Thu September 20, 2012

More Coloradans Living In Poverty Since Start Of Recession

According to a new analysis of 2011 Census figures – a higher percentage of Coloradans are living in poverty than in 2007, before the economic recession began. Poverty rates in northern Colorado have remained steady.

An I-News investigation of the census data shows the number of Coloradans living in poverty statewide rose to 13.4 percent last year, up from 12 percent before the start of the economic recession in 2007.

The figures for Boulder, Larimer and Weld counties are slightly higher – with all three hovering around 14 percent (14.1 percent, 14.2 percent, and 14.7 percent respectively.)

According to the state demographer’s office, the figures seem to confirm that unemployment is a main contributing factor and that normal employment levels aren’t expected to return until 2014 at the earliest.

The study also shows that homeownership rates are continuing to decline with around 64 percent of Coloradans owning their own homes last year compared to nearly 69 percent in 2007.  

But again, Boulder, Weld and Larimer were at or above state homeownership rates. The highest of the three was Weld County at 67.3 percent. 

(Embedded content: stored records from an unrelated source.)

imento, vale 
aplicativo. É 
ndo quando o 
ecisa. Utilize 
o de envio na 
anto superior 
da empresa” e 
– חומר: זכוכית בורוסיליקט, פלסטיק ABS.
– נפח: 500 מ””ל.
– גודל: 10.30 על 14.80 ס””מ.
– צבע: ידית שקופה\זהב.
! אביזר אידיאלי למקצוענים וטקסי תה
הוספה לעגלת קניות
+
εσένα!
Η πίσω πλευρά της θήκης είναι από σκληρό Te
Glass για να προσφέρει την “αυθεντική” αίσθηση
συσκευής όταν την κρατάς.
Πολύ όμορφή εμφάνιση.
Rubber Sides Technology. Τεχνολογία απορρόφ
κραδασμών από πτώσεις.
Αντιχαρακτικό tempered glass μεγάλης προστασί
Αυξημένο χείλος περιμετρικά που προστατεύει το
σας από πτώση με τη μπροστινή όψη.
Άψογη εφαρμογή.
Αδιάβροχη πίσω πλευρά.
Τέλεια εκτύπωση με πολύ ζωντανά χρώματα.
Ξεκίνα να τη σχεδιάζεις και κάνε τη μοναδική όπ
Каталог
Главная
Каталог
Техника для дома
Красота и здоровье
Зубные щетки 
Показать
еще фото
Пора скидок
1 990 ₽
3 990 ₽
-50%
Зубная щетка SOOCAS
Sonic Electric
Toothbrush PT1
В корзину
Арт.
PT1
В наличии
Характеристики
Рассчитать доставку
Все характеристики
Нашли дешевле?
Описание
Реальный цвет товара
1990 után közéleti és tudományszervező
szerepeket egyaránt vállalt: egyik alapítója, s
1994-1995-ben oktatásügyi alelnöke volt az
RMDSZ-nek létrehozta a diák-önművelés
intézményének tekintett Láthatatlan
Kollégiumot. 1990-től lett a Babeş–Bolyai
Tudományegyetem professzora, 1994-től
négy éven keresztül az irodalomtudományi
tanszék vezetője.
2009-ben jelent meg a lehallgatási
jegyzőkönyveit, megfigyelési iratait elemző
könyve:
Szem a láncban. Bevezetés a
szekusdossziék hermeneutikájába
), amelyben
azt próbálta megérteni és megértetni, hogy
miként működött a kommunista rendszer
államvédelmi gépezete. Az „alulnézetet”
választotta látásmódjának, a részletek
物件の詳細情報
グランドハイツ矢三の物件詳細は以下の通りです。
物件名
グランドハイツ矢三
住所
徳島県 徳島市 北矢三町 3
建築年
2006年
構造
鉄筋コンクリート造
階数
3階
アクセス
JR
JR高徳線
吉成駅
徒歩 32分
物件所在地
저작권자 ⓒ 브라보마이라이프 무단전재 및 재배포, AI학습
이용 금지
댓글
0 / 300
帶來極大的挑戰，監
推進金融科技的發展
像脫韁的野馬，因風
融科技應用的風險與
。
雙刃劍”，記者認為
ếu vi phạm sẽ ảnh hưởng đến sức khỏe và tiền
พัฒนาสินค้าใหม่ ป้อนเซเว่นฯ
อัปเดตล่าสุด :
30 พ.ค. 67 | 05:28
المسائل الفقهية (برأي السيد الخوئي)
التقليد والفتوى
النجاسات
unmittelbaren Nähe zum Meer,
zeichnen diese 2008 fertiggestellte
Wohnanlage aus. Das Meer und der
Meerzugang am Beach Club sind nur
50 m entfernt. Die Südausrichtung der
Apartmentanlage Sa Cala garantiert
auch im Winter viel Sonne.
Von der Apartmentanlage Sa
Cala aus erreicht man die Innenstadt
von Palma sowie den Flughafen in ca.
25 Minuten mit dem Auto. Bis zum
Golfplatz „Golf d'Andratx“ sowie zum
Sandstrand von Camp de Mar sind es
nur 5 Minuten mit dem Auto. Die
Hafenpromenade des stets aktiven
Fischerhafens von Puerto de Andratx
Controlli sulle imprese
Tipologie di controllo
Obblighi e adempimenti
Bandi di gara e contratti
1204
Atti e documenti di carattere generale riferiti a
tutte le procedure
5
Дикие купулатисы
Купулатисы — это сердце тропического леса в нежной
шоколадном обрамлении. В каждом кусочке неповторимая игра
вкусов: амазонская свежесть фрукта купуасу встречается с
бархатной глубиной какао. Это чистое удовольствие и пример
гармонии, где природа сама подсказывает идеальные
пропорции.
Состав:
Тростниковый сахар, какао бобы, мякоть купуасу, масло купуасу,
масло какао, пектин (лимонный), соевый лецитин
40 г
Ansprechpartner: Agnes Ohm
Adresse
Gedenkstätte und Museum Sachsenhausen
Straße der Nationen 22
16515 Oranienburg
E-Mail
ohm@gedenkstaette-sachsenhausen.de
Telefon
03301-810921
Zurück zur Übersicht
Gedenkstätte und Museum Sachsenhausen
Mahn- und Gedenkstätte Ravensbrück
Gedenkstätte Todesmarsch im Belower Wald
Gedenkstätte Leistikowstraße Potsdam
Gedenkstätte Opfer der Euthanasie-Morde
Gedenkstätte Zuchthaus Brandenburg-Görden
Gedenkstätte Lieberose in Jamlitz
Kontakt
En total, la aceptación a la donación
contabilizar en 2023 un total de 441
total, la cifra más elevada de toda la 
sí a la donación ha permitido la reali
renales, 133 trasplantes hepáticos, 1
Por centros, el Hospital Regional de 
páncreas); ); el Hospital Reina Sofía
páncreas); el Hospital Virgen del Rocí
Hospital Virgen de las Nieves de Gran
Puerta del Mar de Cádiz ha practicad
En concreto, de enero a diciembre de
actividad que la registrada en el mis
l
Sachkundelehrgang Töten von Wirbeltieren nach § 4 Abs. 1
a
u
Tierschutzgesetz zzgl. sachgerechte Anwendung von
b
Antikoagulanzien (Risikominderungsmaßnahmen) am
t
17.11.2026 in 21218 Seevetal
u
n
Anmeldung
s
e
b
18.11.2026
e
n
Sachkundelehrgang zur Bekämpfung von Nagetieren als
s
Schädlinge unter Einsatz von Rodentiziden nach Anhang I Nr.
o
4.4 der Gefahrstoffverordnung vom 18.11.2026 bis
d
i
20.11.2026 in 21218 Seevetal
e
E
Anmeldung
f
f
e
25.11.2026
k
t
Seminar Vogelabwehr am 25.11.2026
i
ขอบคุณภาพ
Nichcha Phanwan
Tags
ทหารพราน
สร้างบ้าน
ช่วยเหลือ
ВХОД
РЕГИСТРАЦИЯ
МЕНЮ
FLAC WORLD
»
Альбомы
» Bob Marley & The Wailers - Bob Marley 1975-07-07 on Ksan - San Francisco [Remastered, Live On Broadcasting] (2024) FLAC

In a report released by Burt Hubbard of I-News, there are a few good numbers to report:

The percent of Coloradans without health insurance has declined over the past three years. The Census Bureau did not start including questions on health insurance in the survey until 2008. Last year, 15.1 percent of the state’s residents said they were uninsured compared to 16.7 percent in 2008.

The drop among children was more dramatic, failing from 13.8 percent uninsured in 2008 to 9.4 percent in 2011.

The latest economic data comes from the 2011 American Community Survey by the U.S. Census Bureau. Colorado is faring better than the rest of the county. Nationally, the poverty level is holding around 15 percent.